Federal Reserve Chairman Jerome Powell reiterated after raising interest rates this week that the central bank will be “flexible” as it tries to balance the fastest economic growth in nearly 40 years with inflation, which is also at its fastest pace in 40 years. Crazy speed growth. After contracting 3.5% in 2020, U.S. gross domestic product expanded 5.7% last year, the fastest pace since 1984. Inflation, as measured by the consumer price index (CPI), expanded by 5.8% in 2021, the highest level since 1982.
The Fed has two mandates: target the “maximum” employment of Americans with unemployment at 4 percent or less, and keep inflation at 2 percent or less. Its first target was a resounding success, reducing the unemployment rate to 3.8% in February from a pandemic-and-record 14.8% in April 2020. But the record for its second target was abysmal, with the CPI rising 7.9% in the year to February, even faster than December’s 7.0% increase.

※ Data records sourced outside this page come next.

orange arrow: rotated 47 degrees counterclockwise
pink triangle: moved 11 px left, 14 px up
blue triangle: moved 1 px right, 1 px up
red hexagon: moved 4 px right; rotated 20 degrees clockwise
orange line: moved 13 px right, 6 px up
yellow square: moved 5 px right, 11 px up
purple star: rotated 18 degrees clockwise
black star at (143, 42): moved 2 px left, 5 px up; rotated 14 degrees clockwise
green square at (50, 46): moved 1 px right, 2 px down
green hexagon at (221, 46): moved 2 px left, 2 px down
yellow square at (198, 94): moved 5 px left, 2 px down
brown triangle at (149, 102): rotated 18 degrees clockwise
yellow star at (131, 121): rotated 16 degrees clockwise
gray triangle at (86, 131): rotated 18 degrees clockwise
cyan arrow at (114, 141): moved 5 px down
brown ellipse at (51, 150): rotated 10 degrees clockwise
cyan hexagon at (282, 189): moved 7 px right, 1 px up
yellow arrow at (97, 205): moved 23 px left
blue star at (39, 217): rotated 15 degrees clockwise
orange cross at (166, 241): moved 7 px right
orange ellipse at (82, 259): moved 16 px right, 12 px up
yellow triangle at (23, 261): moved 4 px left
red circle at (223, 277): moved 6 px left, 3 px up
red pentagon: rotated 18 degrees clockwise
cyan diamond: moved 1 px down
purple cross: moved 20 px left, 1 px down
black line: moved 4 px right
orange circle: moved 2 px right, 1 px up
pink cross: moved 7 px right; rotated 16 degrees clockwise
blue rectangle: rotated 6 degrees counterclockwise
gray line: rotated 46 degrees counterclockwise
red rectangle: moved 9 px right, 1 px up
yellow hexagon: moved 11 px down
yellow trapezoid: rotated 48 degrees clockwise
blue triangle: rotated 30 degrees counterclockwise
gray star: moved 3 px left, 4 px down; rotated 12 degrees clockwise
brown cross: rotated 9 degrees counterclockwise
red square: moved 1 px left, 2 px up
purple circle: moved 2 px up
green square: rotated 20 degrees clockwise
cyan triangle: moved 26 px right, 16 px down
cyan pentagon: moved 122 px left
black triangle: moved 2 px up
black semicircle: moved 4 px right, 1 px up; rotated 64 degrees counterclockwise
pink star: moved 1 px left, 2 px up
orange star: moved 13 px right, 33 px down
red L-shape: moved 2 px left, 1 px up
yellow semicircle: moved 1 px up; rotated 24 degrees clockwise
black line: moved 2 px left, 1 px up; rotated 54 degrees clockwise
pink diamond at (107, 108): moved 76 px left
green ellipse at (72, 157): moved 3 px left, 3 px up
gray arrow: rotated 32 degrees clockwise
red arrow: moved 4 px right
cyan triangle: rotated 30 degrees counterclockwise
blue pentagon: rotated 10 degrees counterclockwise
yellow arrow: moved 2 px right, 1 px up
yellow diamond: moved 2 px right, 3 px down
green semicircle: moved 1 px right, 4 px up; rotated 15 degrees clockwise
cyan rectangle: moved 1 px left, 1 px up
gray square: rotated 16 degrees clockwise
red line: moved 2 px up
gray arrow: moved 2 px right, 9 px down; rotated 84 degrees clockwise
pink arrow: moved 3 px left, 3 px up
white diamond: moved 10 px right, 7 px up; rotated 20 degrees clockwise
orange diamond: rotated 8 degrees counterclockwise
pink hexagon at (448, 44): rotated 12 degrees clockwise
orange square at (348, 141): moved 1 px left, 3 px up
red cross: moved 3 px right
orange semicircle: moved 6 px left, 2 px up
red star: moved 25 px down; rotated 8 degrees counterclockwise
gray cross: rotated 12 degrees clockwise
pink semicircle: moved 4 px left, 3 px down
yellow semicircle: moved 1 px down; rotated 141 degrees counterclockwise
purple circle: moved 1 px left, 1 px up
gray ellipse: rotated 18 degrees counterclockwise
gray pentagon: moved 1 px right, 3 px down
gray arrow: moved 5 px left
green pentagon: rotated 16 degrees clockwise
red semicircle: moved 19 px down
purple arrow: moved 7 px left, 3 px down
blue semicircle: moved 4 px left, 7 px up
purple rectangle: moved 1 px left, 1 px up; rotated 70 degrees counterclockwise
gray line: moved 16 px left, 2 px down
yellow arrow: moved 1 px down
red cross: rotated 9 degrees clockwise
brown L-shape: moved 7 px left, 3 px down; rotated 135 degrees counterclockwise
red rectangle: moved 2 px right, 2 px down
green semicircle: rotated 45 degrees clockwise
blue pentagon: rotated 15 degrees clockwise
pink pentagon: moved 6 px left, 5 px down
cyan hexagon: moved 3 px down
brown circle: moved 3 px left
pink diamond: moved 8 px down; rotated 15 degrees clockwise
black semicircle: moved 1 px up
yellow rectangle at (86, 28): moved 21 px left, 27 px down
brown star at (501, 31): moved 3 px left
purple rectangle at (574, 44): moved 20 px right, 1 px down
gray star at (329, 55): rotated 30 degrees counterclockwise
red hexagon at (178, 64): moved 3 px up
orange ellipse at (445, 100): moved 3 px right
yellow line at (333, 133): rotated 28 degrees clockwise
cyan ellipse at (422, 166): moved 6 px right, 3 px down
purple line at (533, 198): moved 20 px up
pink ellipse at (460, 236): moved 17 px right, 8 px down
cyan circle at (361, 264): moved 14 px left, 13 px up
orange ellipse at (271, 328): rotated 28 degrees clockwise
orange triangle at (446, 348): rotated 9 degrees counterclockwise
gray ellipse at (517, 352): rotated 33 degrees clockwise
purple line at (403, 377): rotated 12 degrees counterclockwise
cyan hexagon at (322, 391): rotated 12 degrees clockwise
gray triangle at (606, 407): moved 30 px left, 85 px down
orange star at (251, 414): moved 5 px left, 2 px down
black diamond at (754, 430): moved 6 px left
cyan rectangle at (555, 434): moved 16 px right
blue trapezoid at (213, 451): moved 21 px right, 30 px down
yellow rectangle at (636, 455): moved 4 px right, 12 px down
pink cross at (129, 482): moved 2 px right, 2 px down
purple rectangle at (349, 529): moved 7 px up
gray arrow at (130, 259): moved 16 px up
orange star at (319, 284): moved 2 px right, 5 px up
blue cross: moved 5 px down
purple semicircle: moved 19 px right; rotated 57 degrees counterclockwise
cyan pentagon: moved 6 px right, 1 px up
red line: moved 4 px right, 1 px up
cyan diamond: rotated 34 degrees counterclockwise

Waller, who has been pushing for tighter monetary policy and greater fiscal discipline to rein in inflation, said the risk of a war in Ukraine led his more dovish colleagues in the FOMC to vote for moderate rate hikes at the March meeting.
But he said he would likely push for a series of 50 basis-point rate hikes at the upcoming Federal Open Market Committee meeting to “preload” a tighter policy that would have a bigger impact on inflation.
“It’s going to be an issue in the next few meetings — about 50,” Waller said, expecting resistance from other FOMC members. “But the data shows we’re headed in that direction. I’m really in favor of raising rates early. (Let’s) do it, not just promise it.”
Most Fed officials expect rates to rise to around 1.9% by the end of 2022 if the Federal Open Market Committee continues to raise rates by 25 basis points at its next six meetings.
Waller did not specify where he wants banks’ interest rates to be by the end of the year. But CNBC said he appears to be targeting 2.0-2.25% based on his push for a mix of 25 and 50 basis point hikes.
In forecasts released at this week’s Federal Open Market Committee meeting, three policymakers expected rates to end the year at 2.375%, while one expected it to close at 2.625%. The most aggressive of these was St. Louis Fed President James Bullard — who also happens to be Waller’s former director — who said rates should be at 3.125% by the end of the year.